* _Study material_:
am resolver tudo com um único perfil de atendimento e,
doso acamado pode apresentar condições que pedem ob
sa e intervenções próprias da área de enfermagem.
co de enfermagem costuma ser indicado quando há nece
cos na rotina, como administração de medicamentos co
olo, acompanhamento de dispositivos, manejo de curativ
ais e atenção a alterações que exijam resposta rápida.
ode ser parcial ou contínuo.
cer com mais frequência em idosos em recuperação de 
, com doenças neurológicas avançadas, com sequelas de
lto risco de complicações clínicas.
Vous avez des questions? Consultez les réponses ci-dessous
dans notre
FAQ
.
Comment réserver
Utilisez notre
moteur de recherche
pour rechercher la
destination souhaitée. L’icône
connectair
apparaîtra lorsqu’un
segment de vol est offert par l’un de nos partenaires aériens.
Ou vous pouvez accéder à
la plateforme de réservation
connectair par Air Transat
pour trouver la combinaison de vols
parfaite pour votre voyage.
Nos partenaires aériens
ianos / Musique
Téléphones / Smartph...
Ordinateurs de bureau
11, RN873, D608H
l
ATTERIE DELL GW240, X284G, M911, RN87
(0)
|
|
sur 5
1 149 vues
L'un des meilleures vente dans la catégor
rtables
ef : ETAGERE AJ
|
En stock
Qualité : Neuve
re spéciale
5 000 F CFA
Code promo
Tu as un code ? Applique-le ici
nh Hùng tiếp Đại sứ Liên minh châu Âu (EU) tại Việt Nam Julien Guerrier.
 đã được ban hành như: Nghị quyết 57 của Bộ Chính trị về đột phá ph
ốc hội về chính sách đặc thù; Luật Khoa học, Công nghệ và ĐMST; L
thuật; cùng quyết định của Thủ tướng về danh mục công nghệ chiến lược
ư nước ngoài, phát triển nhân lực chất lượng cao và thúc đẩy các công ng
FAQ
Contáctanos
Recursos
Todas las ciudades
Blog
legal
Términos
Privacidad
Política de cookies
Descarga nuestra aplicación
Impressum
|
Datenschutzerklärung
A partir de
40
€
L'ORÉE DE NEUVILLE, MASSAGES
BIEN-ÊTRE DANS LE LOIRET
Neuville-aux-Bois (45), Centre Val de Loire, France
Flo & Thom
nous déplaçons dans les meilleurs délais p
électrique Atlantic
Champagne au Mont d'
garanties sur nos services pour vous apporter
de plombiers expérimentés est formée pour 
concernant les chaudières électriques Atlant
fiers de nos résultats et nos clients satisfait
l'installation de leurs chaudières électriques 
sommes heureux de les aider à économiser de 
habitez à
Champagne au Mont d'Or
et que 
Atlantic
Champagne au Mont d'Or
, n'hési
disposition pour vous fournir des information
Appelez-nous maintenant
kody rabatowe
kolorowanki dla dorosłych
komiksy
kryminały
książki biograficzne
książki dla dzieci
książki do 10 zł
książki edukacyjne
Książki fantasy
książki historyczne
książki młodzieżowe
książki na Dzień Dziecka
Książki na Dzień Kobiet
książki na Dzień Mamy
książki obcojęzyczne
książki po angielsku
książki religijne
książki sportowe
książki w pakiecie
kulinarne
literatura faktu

* _What to do_: Extract the complete listing above, reproducing each line exactly.

* _Answer to the problem_:
am resolver tudo com um único perfil de atendimento e,
doso acamado pode apresentar condições que pedem ob
sa e intervenções próprias da área de enfermagem.
co de enfermagem costuma ser indicado quando há nece
cos na rotina, como administração de medicamentos co
olo, acompanhamento de dispositivos, manejo de curativ
ais e atenção a alterações que exijam resposta rápida.
ode ser parcial ou contínuo.
cer com mais frequência em idosos em recuperação de 
, com doenças neurológicas avançadas, com sequelas de
lto risco de complicações clínicas.
Vous avez des questions? Consultez les réponses ci-dessous
dans notre
FAQ
.
Comment réserver
Utilisez notre
moteur de recherche
pour rechercher la
destination souhaitée. L’icône
connectair
apparaîtra lorsqu’un
segment de vol est offert par l’un de nos partenaires aériens.
Ou vous pouvez accéder à
la plateforme de réservation
connectair par Air Transat
pour trouver la combinaison de vols
parfaite pour votre voyage.
Nos partenaires aériens
ianos / Musique
Téléphones / Smartph...
Ordinateurs de bureau
11, RN873, D608H
l
ATTERIE DELL GW240, X284G, M911, RN87
(0)
|
|
sur 5
1 149 vues
L'un des meilleures vente dans la catégor
rtables
ef : ETAGERE AJ
|
En stock
Qualité : Neuve
re spéciale
5 000 F CFA
Code promo
Tu as un code ? Applique-le ici
nh Hùng tiếp Đại sứ Liên minh châu Âu (EU) tại Việt Nam Julien Guerrier.
 đã được ban hành như: Nghị quyết 57 của Bộ Chính trị về đột phá ph
ốc hội về chính sách đặc thù; Luật Khoa học, Công nghệ và ĐMST; L
thuật; cùng quyết định của Thủ tướng về danh mục công nghệ chiến lược
ư nước ngoài, phát triển nhân lực chất lượng cao và thúc đẩy các công ng
FAQ
Contáctanos
Recursos
Todas las ciudades
Blog
legal
Términos
Privacidad
Política de cookies
Descarga nuestra aplicación
Impressum
|
Datenschutzerklärung
A partir de
40
€
L'ORÉE DE NEUVILLE, MASSAGES
BIEN-ÊTRE DANS LE LOIRET
Neuville-aux-Bois (45), Centre Val de Loire, France
Flo & Thom
nous déplaçons dans les meilleurs délais p
électrique Atlantic
Champagne au Mont d'
garanties sur nos services pour vous apporter
de plombiers expérimentés est formée pour 
concernant les chaudières électriques Atlant
fiers de nos résultats et nos clients satisfait
l'installation de leurs chaudières électriques 
sommes heureux de les aider à économiser de 
habitez à
Champagne au Mont d'Or
et que 
Atlantic
Champagne au Mont d'Or
, n'hési
disposition pour vous fournir des information
Appelez-nous maintenant
kody rabatowe
kolorowanki dla dorosłych
komiksy
kryminały
książki biograficzne
książki dla dzieci
książki do 10 zł
książki edukacyjne
Książki fantasy
książki historyczne
książki młodzieżowe
książki na Dzień Dziecka
Książki na Dzień Kobiet
książki na Dzień Mamy
książki obcojęzyczne
książki po angielsku
książki religijne
książki sportowe
książki w pakiecie
kulinarne
literatura faktu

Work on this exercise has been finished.